Por lejos, mucho más que los discursos y los gestos del Papa, mucho más que la logística de sus desplazamientos y que los protocolos, también más que el tamaño de los actos masivos y demás incidencias de la visita, lo que quedará de este viaje son esos testimonios de fervor popular. Es la columna no intacta pero todavía muy potente de la fe. En una época en que pareciera entregar más razones para no creer que para creer, el fenómeno de la fe sigue siendo una zona de oscuridad casi impenetrable. Que se diga que es una fuga, un consuelo, una superchería, un mecanismo de compensación, una forma de locura, incluso -hipótesis todas que en algún momento hasta pueden resultar convincentes- no hace otra cosa que replantear la misma pregunta sin respuesta: ¿Por qué?
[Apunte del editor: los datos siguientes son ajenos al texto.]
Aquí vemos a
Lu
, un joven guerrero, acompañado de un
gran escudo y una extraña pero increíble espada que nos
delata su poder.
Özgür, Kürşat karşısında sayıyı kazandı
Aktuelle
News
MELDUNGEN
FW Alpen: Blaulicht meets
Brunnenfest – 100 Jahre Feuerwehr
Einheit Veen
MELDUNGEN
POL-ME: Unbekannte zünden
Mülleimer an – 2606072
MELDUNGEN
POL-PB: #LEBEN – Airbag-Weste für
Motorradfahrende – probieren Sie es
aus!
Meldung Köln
Qué duda cabe que vienen tiempos difíciles para la Iglesia en Chile. No solo ha perdido poder, cosa que es sana; también, a raíz de errores, de vacilaciones y de desconexiones suyas, y además por efecto de la propia secularización, ha perdido confianza. Está golpeada. No solo eso: está dividida, hoy tanto o más que antes de su visita. De ese cuadro fue que vino a hacerse cargo el Papa. Vino a reanimarlo, a señalar caminos, a exhortar a un mejor entendimiento del país. La visita puso en movimiento los potentes engranajes populares de la fe. El Pontífice trató de jugársela hasta donde pudo por la cercanía. Habló con los obispos que se reunieron con él en la Catedral, una jerarquía mucho más mesocrática que en el pasado y donde, por lo visto, ya no quedan liderazgos muy claros. Y quiso inspirar a esos cientos de abnegados curas de parroquias y de pueblo, cientos también de religiosas, que en las distintas ceremonias lo vieron de lejos, pero con enorme unción; ellos tampoco lo están pasando bien. La pista se les puso más dura y los reconocimientos que tienen ahora son más escasos. Eso es lo que fue este viaje. Está claro que si el desafío que representó no involucrara asuntos básicos de fe, apenas se podrían entender las razones de la visita.